Chris Scullion is vice chair of the club board of directors. The club is growing steadily from one year to the next, he says. “Every year, we get another 10 or 12. We had close to 90 kids playing last week.”
Although another purpose of the club is to make kids and their families more aware of their Irish heritage, not all the kids are Irish-American, he adds. Many from other ethnic groups and nationalities come along with their Irish-American friends and are drawn in. The club recruits new players through word of mouth and by lawn signs throughout the area.
Gaelic football is always the more popular sport.
“Hurling is a little bit more difficult to learn. Hurling takes a lot more coordination. With football, they can just jump right in,” he says. “Once they learn it, they love it.”
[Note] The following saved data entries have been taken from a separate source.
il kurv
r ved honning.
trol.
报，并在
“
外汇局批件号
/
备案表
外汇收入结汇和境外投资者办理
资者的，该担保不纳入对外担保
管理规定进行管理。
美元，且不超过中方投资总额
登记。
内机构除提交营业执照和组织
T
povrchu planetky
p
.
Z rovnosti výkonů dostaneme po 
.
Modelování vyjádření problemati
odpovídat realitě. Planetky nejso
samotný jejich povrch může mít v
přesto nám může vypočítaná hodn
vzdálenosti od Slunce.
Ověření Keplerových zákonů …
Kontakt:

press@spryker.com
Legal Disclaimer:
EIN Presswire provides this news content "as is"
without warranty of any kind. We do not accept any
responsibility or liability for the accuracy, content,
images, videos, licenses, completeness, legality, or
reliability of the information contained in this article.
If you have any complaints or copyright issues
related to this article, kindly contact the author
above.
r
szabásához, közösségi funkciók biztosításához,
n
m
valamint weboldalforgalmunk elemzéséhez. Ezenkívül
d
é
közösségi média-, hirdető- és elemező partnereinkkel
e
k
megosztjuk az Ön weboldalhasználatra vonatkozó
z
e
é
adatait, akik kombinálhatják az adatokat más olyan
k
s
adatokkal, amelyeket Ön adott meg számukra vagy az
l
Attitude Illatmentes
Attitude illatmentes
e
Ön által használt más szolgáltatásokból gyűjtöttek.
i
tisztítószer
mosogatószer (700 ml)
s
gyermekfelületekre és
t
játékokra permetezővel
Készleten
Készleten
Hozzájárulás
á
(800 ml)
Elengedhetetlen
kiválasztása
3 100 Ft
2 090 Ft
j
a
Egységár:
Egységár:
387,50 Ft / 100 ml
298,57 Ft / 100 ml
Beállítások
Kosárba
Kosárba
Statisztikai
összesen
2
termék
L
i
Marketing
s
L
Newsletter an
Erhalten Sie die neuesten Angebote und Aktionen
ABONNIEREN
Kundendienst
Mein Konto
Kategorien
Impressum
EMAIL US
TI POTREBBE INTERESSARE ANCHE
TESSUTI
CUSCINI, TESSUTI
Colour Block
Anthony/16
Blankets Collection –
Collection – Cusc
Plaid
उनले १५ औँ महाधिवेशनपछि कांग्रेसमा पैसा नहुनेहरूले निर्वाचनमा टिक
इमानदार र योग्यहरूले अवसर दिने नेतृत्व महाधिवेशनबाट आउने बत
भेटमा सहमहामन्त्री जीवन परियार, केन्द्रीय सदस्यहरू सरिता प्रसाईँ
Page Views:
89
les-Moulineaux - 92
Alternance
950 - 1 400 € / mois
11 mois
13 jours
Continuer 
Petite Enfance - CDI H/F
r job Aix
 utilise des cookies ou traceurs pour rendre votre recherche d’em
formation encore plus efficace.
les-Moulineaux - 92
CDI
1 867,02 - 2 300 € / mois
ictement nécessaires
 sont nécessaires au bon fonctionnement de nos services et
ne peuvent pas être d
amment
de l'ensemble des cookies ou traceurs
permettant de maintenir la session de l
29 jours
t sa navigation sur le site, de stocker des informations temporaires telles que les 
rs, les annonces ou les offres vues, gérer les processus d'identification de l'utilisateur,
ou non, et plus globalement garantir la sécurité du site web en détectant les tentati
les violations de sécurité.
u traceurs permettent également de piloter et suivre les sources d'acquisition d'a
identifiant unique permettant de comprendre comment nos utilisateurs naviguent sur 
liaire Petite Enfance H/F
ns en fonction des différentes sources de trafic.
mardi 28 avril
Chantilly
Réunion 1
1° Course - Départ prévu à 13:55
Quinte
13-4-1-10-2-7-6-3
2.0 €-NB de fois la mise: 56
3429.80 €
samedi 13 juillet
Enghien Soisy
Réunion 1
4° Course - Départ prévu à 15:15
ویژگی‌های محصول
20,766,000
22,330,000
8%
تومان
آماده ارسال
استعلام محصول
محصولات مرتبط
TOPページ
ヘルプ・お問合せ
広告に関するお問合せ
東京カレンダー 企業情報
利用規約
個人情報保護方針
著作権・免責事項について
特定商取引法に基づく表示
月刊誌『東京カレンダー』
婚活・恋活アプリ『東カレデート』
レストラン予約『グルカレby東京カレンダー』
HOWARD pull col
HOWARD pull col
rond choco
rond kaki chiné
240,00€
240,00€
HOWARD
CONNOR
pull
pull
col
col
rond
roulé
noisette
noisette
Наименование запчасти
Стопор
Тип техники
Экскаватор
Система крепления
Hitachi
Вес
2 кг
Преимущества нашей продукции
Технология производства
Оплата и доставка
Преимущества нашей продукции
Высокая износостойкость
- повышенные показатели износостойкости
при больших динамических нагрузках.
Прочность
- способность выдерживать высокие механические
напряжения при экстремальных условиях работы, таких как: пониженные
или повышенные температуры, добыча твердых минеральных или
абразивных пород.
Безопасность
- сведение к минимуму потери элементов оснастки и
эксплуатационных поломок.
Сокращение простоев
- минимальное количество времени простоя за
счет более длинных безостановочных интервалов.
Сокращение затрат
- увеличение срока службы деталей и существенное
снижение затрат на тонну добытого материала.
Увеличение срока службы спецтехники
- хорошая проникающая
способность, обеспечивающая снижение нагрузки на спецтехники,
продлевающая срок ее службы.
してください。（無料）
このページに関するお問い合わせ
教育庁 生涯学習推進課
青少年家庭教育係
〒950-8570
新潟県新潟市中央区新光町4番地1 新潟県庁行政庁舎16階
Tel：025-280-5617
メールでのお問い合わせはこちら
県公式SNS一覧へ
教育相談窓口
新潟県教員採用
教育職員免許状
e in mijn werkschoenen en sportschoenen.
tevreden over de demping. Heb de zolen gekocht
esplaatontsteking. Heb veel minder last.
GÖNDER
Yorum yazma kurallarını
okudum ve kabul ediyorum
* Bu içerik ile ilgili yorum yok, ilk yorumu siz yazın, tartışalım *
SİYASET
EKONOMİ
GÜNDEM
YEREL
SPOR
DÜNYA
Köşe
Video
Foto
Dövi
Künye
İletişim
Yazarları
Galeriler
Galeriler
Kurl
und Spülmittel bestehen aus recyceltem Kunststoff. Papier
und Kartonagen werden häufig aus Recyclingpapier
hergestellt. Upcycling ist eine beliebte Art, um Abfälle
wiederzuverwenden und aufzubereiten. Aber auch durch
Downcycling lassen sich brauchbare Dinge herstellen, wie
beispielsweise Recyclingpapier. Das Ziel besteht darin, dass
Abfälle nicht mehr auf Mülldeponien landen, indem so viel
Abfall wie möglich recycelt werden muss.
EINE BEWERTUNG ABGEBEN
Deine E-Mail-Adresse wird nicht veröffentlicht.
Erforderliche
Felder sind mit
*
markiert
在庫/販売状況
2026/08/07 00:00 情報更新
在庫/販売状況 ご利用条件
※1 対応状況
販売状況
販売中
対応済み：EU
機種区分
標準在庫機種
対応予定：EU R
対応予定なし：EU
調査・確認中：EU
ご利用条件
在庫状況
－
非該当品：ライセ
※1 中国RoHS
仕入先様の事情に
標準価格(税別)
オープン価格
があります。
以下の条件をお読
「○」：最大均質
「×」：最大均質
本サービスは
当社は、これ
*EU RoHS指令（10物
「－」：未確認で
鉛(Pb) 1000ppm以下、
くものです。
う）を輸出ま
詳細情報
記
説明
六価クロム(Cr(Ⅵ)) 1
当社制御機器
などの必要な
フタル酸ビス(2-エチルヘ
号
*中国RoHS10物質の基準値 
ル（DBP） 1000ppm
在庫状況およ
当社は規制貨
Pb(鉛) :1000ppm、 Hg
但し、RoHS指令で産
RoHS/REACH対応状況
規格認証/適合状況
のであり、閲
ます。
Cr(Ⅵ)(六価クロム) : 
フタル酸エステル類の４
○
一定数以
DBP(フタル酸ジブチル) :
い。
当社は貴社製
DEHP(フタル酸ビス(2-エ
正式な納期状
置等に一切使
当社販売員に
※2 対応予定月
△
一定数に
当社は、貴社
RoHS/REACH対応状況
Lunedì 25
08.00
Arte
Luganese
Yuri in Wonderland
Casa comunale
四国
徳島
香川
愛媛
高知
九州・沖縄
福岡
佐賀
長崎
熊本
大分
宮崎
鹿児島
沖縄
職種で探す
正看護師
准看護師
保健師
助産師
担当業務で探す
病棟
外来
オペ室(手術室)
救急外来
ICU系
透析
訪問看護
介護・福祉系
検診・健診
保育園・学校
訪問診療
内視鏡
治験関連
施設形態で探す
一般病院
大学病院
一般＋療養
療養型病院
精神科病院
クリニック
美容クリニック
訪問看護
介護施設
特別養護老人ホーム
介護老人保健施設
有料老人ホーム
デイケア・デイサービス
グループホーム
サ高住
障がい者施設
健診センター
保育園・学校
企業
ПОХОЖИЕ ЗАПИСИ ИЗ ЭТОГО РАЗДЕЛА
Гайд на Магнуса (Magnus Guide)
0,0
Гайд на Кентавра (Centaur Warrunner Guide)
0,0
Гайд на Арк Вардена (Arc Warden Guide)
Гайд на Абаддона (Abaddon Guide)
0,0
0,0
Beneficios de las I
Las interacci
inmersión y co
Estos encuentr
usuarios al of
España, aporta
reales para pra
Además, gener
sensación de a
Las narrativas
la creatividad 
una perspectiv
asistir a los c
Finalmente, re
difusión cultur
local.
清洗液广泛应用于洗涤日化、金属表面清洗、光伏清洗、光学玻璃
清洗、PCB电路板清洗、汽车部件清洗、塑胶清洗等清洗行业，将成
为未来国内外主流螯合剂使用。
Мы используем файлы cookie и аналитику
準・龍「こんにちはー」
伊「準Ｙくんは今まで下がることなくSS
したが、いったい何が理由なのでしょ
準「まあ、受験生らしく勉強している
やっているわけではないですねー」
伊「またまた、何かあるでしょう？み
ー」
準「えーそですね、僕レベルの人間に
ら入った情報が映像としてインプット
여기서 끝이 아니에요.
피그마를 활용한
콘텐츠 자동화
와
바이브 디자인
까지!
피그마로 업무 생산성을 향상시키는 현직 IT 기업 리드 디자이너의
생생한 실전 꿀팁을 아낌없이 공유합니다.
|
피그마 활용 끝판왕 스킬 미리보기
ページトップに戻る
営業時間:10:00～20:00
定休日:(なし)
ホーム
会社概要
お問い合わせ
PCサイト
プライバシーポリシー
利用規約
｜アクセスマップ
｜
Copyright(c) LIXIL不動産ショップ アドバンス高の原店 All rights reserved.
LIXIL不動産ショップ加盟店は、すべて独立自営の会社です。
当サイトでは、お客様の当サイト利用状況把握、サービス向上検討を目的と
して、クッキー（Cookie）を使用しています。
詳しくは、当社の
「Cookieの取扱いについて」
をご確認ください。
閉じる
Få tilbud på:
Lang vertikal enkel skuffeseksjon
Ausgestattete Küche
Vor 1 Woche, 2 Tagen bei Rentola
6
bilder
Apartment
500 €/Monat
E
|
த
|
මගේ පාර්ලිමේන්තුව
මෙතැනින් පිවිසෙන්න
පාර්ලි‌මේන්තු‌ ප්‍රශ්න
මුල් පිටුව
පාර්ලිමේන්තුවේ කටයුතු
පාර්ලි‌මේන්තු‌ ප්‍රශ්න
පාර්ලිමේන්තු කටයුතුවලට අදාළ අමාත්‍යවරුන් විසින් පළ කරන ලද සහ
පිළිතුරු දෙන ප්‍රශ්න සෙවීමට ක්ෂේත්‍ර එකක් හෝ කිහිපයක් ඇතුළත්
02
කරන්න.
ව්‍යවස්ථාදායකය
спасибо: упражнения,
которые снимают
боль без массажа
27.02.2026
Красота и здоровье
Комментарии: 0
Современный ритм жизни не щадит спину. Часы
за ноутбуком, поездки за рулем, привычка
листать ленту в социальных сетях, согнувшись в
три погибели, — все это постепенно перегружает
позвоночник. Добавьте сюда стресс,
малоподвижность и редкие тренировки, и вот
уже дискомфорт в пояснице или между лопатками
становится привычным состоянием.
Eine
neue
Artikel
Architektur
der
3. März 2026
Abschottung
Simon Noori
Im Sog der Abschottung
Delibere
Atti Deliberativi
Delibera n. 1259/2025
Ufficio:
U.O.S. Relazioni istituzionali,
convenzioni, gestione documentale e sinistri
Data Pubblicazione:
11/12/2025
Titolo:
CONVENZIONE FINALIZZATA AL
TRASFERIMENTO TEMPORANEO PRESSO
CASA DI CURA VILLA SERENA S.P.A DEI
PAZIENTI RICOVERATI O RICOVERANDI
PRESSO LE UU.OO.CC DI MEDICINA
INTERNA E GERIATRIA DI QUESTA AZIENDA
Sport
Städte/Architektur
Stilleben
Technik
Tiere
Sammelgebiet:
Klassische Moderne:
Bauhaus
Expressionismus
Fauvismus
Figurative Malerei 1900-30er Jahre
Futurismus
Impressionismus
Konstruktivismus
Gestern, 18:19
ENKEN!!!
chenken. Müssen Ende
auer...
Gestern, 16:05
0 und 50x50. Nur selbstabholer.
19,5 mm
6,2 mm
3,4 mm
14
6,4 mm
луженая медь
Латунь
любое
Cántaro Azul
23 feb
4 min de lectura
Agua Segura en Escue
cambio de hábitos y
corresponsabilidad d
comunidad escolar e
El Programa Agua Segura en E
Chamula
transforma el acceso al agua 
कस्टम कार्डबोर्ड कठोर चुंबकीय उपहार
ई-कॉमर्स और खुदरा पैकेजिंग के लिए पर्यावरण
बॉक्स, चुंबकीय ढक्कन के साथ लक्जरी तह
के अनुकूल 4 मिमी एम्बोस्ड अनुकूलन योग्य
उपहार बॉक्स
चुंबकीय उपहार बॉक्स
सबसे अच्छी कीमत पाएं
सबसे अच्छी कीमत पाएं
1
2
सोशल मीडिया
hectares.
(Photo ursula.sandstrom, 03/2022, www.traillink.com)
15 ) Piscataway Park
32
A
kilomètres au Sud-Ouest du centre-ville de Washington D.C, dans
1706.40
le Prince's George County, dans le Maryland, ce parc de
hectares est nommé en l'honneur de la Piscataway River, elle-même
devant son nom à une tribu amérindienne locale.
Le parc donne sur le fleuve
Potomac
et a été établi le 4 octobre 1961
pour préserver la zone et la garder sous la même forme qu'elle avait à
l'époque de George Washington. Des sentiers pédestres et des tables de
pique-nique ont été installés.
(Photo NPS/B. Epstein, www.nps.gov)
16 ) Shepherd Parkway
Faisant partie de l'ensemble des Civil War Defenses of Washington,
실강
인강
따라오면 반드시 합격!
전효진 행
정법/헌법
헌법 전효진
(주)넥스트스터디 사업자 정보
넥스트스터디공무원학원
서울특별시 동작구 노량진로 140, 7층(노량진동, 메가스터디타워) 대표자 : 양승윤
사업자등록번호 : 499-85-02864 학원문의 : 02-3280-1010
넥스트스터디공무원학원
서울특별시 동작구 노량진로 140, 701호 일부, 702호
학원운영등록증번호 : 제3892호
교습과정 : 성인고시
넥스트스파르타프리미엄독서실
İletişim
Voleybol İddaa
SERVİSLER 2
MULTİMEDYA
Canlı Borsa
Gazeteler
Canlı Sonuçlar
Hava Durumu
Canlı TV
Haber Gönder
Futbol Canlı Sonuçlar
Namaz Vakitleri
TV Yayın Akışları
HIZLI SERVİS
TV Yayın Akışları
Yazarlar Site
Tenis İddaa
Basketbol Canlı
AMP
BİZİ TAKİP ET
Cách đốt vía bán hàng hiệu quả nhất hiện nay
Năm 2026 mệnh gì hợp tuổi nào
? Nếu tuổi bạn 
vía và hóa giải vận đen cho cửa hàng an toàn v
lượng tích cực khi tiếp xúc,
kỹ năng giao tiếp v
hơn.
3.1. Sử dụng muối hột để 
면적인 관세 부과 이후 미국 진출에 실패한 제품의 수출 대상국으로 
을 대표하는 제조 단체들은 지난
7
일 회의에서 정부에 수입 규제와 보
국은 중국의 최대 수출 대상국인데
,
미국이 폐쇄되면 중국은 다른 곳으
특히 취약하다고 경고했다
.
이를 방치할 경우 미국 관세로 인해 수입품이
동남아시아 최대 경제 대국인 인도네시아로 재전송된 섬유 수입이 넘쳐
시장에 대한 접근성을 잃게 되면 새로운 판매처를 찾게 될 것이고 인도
Which is not to say kids who play hurling don’t have their own enthusiasm for the game. “For most of them, hurling is a real passion once they start to learn it. We get a lot of kids who have played baseball (the game bears some similarities) and they pick it up right away.”
The season begins in earnest for all sports on May 1, when the games—intramural in nature—begin on the Ambler campus of Temple University on Wednesday and Friday nights. On Father’s Day weekend, there’s a tournament that draws other youth clubs.
All of this practice and game laying is preparation for the Continental Youth Championships, which this year will be held in Philadelphia.